In the course of the summer, Sasse celebrated the high court’s Dobbs v. Jackson Women’s Health Organization decision, which overturned Roe v. Wade.

“The professional-life movement’s work has just begun,” he said in a statement. “This issue will now be debated within the 50 states, and a 330,000,000-person, continental nation will work through this debate in a way that’s healthier than Roe’s one-size-fits-all, Washington-centrism.”

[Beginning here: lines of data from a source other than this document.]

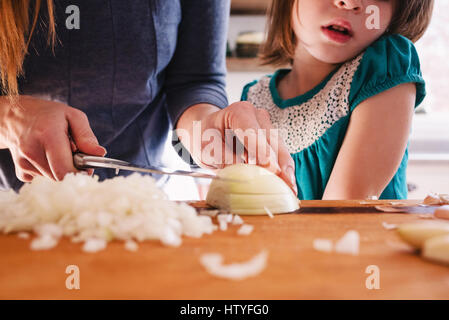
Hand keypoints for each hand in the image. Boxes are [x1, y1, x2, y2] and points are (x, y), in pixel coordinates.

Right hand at [0, 96, 105, 181]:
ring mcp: (24, 161)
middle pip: (61, 176)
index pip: (65, 170)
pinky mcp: (20, 169)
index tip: (85, 166)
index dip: (79, 172)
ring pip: (52, 178)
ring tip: (56, 150)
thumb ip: (86, 136)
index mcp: (48, 136)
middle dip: (71, 168)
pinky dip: (47, 170)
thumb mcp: (72, 116)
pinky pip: (41, 178)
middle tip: (71, 152)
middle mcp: (32, 150)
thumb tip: (99, 154)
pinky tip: (45, 156)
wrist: (14, 115)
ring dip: (59, 168)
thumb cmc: (47, 114)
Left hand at [177, 102, 296, 194]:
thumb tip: (242, 169)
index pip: (251, 132)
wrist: (209, 133)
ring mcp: (268, 127)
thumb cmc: (206, 139)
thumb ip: (223, 157)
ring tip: (291, 190)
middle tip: (286, 185)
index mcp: (239, 112)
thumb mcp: (206, 148)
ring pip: (281, 150)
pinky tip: (289, 186)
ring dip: (286, 170)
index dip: (261, 150)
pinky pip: (281, 156)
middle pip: (271, 142)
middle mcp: (258, 116)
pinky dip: (284, 171)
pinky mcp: (273, 140)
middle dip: (279, 164)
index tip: (268, 165)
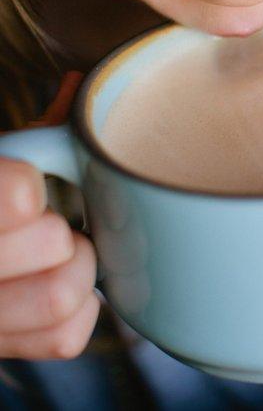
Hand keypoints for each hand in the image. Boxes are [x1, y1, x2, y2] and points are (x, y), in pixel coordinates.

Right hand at [0, 71, 97, 358]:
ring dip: (76, 271)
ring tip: (57, 257)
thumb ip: (37, 132)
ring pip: (61, 296)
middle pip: (51, 243)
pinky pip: (67, 336)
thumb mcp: (2, 161)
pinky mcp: (1, 347)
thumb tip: (84, 85)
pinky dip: (78, 313)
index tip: (26, 188)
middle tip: (49, 223)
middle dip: (59, 230)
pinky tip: (56, 287)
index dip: (20, 190)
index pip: (16, 195)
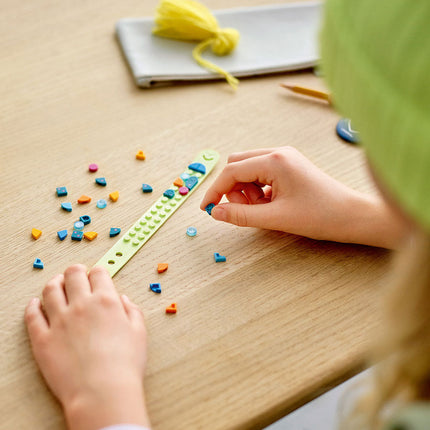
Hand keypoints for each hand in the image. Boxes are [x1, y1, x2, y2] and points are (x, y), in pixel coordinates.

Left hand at [24, 265, 149, 429]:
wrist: (102, 391)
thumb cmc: (124, 364)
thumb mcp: (139, 333)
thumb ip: (132, 311)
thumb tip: (123, 300)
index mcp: (106, 301)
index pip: (99, 274)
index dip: (98, 272)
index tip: (98, 275)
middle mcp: (81, 305)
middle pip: (73, 275)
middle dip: (76, 271)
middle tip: (76, 273)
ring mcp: (59, 321)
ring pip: (50, 290)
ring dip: (54, 282)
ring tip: (57, 283)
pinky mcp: (42, 339)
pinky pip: (33, 316)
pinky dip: (32, 306)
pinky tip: (35, 303)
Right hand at [201, 147, 407, 248]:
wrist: (353, 216)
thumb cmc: (321, 215)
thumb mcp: (276, 219)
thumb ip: (241, 215)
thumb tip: (216, 212)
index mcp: (274, 160)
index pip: (231, 171)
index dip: (215, 190)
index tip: (207, 208)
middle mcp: (278, 153)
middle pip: (238, 165)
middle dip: (232, 188)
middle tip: (242, 210)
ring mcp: (285, 158)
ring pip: (249, 169)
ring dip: (246, 190)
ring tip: (261, 210)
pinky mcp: (290, 166)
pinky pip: (262, 174)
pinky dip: (258, 190)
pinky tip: (270, 205)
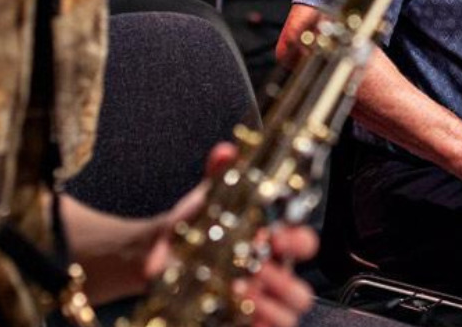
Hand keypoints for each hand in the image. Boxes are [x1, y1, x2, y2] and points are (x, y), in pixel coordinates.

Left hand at [145, 144, 317, 326]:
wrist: (158, 257)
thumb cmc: (192, 229)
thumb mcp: (204, 200)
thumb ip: (219, 176)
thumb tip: (226, 152)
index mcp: (270, 243)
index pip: (303, 243)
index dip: (300, 242)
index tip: (278, 238)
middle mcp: (269, 275)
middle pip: (303, 288)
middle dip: (285, 281)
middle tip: (258, 271)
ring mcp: (258, 302)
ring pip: (289, 313)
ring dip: (270, 306)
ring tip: (242, 292)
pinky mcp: (243, 320)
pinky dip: (257, 322)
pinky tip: (235, 311)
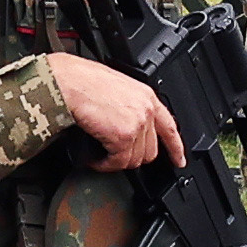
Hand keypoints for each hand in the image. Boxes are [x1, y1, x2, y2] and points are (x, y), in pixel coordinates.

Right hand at [46, 51, 180, 167]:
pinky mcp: (123, 136)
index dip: (176, 148)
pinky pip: (117, 162)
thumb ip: (128, 108)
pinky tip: (95, 158)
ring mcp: (137, 123)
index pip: (169, 127)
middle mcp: (146, 109)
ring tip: (99, 155)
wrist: (67, 82)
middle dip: (130, 157)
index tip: (178, 161)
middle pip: (150, 151)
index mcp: (146, 96)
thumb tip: (124, 127)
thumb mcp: (115, 89)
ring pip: (133, 160)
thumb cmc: (81, 81)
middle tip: (113, 156)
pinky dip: (104, 165)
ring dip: (114, 162)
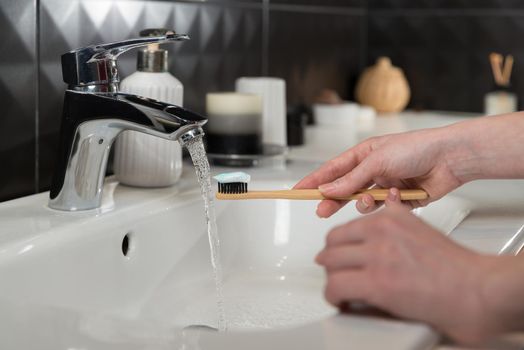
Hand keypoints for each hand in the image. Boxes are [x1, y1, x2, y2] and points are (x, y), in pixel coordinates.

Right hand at [295, 127, 467, 217]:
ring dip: (366, 203)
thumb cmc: (416, 148)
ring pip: (364, 202)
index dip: (314, 181)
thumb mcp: (377, 161)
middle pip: (344, 190)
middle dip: (333, 200)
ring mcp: (385, 185)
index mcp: (363, 155)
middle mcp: (372, 170)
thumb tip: (327, 190)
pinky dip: (389, 205)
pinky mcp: (400, 199)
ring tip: (373, 199)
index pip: (332, 170)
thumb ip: (351, 179)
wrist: (450, 158)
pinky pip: (385, 209)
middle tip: (322, 211)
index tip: (298, 191)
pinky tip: (398, 196)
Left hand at [315, 201, 521, 344]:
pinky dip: (334, 296)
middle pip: (332, 244)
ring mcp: (376, 256)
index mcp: (388, 218)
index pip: (345, 229)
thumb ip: (397, 215)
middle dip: (332, 262)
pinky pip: (336, 286)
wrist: (474, 289)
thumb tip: (386, 198)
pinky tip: (343, 301)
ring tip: (342, 289)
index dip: (339, 247)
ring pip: (330, 264)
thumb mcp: (420, 226)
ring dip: (333, 279)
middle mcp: (379, 233)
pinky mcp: (376, 283)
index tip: (340, 256)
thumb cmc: (453, 265)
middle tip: (339, 273)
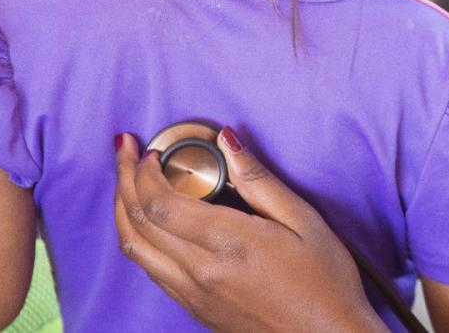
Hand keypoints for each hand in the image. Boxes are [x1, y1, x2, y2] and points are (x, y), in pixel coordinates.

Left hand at [113, 130, 386, 331]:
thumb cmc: (325, 283)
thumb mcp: (304, 221)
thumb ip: (259, 180)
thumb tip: (228, 141)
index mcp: (229, 244)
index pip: (160, 203)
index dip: (144, 172)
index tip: (151, 150)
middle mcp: (201, 272)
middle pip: (138, 222)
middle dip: (125, 180)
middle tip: (126, 151)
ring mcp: (193, 294)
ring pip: (135, 248)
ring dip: (123, 209)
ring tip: (127, 181)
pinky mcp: (194, 308)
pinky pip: (150, 269)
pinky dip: (138, 237)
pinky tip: (149, 222)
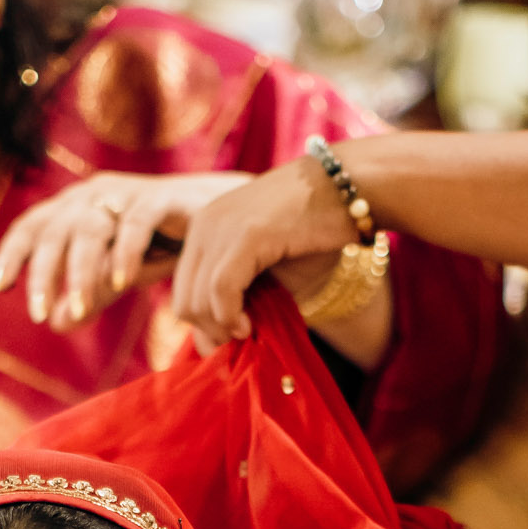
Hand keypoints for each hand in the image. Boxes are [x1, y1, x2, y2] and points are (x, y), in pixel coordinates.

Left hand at [0, 172, 251, 332]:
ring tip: (80, 310)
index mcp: (79, 208)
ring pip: (91, 227)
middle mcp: (97, 194)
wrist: (229, 223)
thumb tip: (52, 322)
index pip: (33, 225)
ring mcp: (129, 192)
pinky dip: (126, 252)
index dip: (12, 252)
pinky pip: (137, 222)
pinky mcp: (164, 197)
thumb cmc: (168, 246)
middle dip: (42, 273)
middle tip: (37, 314)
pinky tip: (120, 283)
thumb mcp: (120, 274)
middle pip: (55, 229)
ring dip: (81, 272)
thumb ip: (89, 295)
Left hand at [170, 156, 355, 350]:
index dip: (201, 326)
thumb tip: (215, 338)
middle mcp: (203, 224)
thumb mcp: (263, 258)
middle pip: (183, 301)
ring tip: (247, 334)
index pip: (182, 290)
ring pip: (198, 301)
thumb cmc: (314, 226)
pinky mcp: (246, 235)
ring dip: (221, 329)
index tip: (229, 340)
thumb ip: (239, 288)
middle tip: (239, 343)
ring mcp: (221, 227)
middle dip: (208, 333)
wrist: (345, 185)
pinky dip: (230, 316)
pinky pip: (221, 290)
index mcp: (203, 227)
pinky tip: (248, 326)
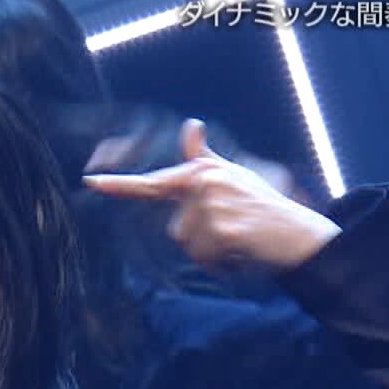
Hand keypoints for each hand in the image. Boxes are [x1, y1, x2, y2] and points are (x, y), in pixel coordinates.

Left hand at [84, 119, 340, 269]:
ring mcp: (212, 208)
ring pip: (189, 247)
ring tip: (239, 240)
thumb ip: (202, 159)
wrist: (298, 232)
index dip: (119, 184)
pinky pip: (205, 259)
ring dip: (210, 253)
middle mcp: (203, 185)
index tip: (90, 180)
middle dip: (199, 239)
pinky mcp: (222, 230)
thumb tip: (190, 125)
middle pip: (175, 230)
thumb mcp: (232, 175)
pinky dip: (221, 264)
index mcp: (201, 173)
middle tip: (233, 229)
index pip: (153, 182)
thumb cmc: (263, 205)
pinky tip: (242, 251)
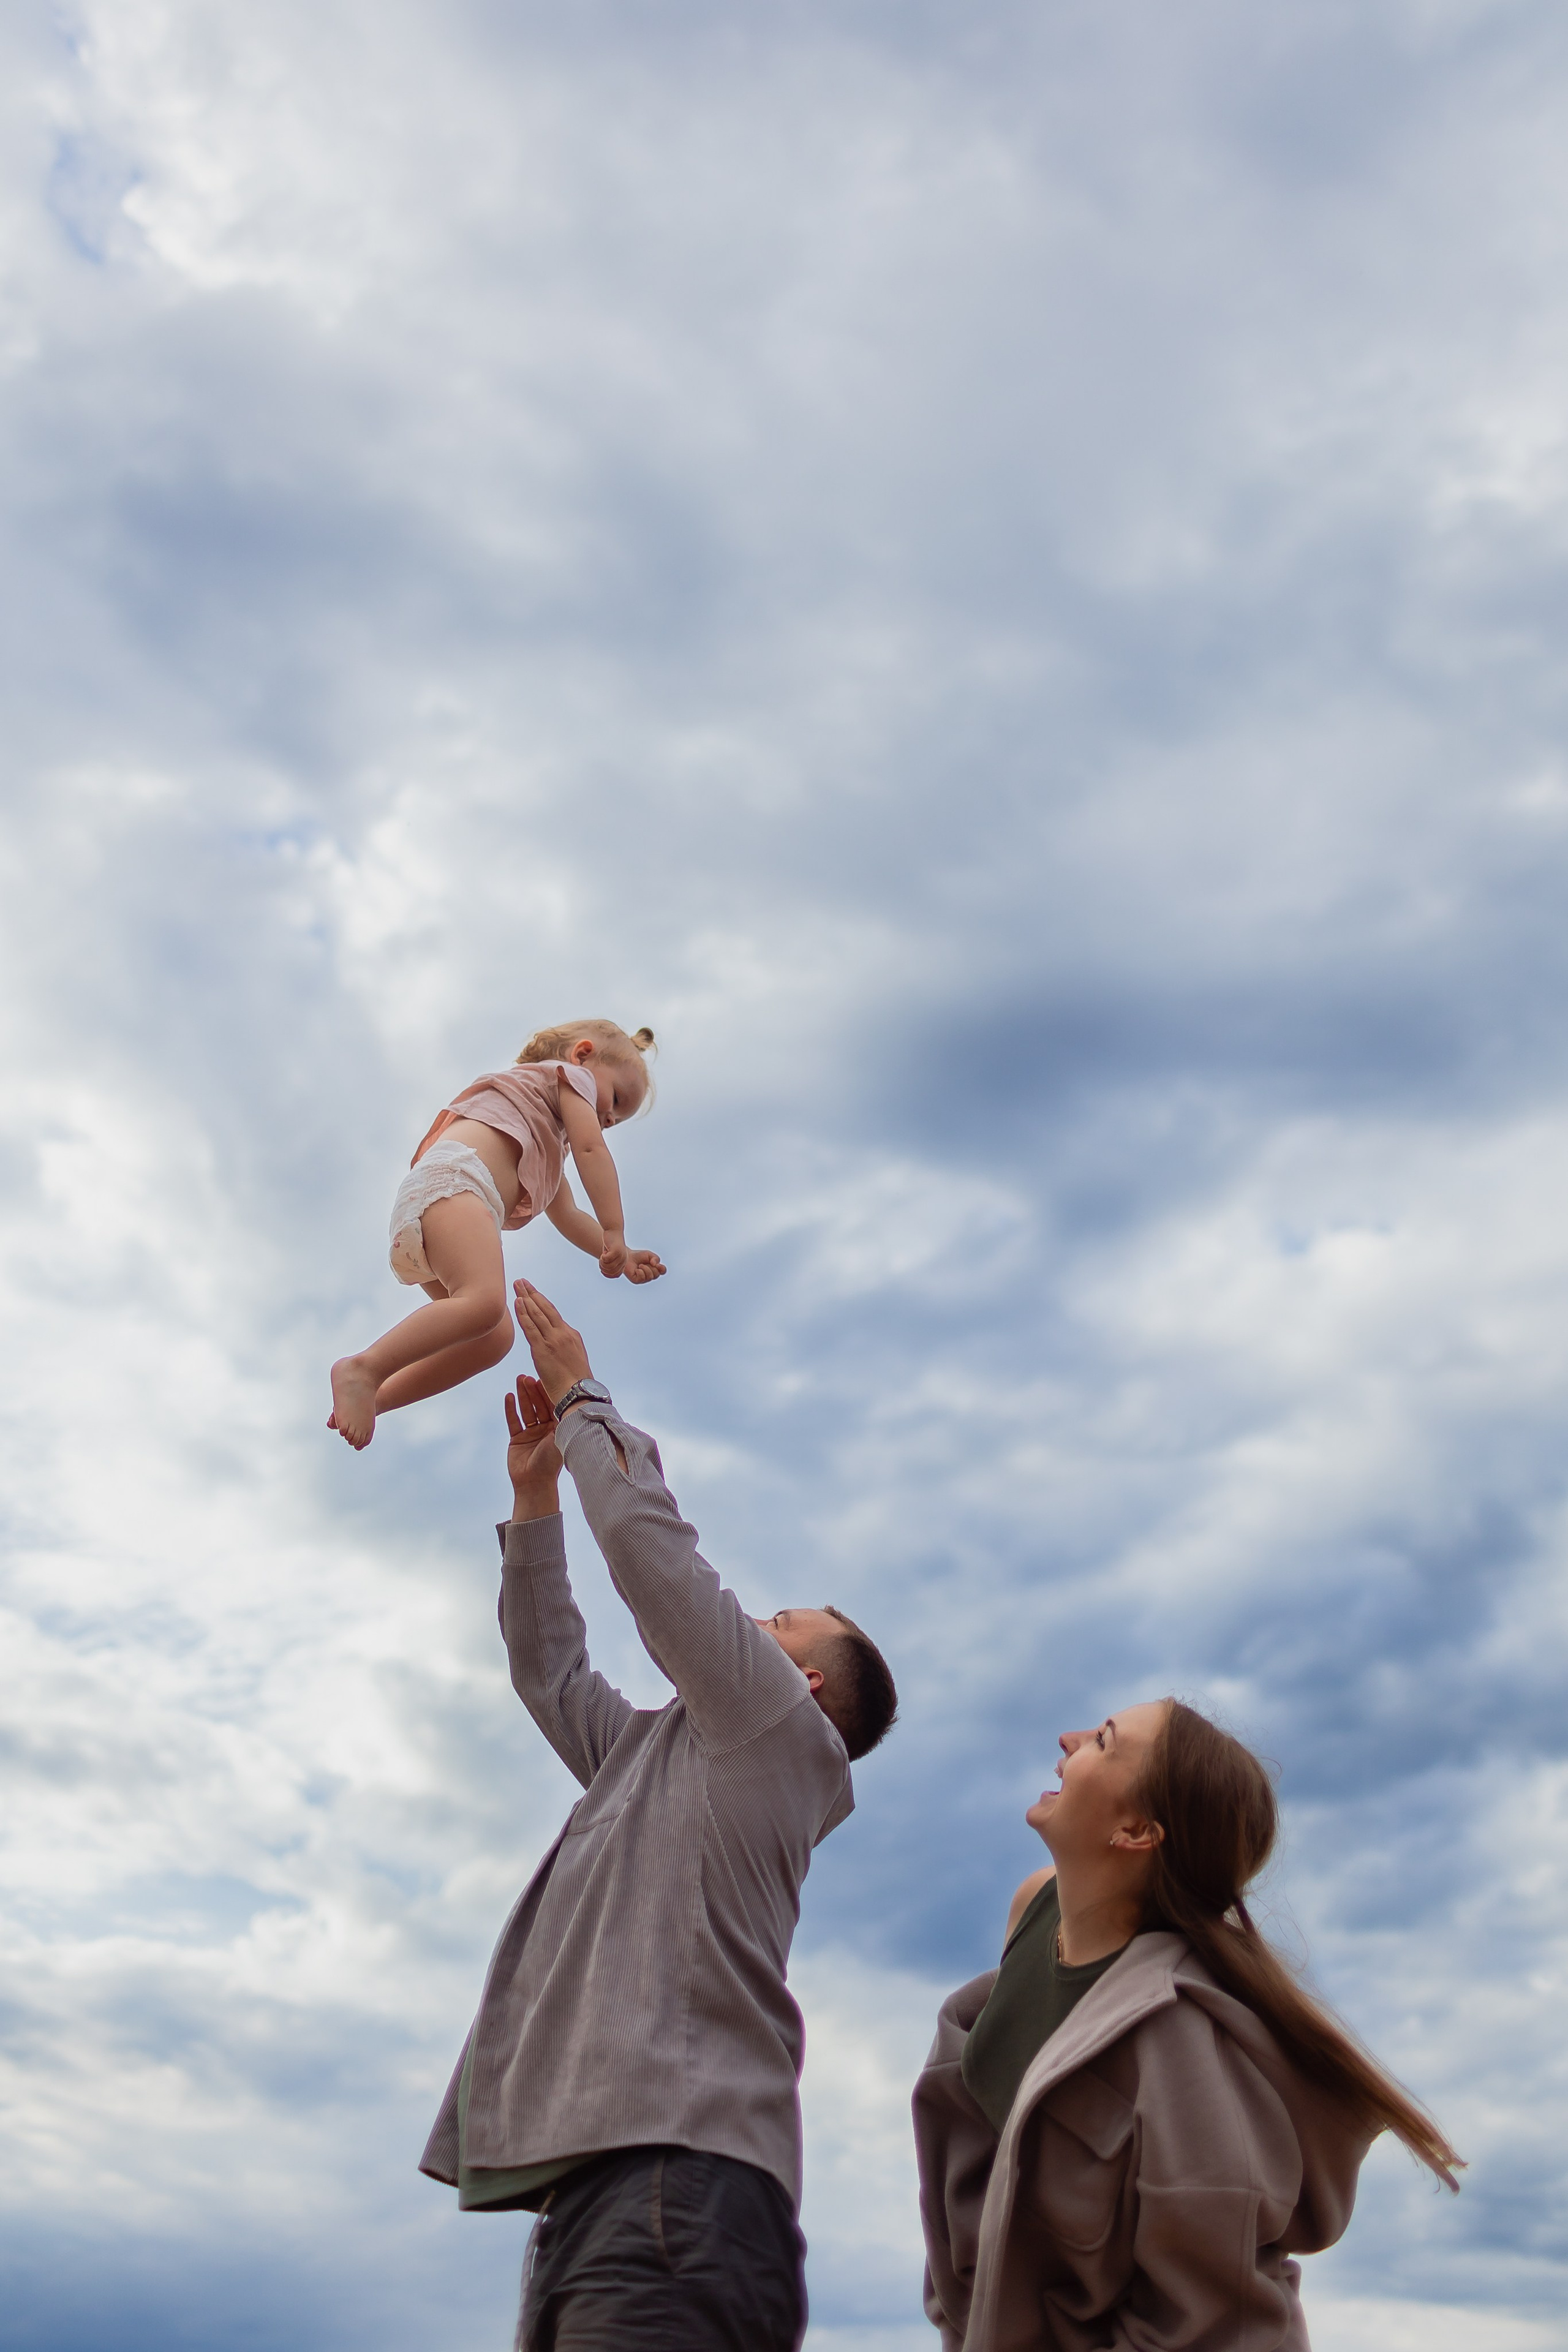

Asked about his abortion stance, Sasse reportedly said the presidential role doesn’t involve any decisions across the medical procedure, in accordance with The Hill.

Sasse also addressed how he would maintain his commitment to the possible presidential post and avoid being drawn into politics.

“One among the things that’s appealing about this, frankly, is the chance to step back from politics,” Sasse said, in accordance with the Independent Florida Alligator.

Sasse on Thursday emerged because the only finalist within the search to succeed current president W. Kent Fuchs, who announced his resignation in January.

“I’m delighted to be in conversation with the leadership of this special community about how we’d together construct a vision for UF to be the nation’s most-dynamic, daring, future-oriented university,” Sasse wrote on Twitter.

The university’s Board of Trustees will interview Sasse on Nov. 1. If the board approves his nomination, he may even need to be confirmed by the Florida Board of Governors.

If Sasse becomes university president, he could have to resign from the Senate and Nebraska’s governor will appoint a substitute.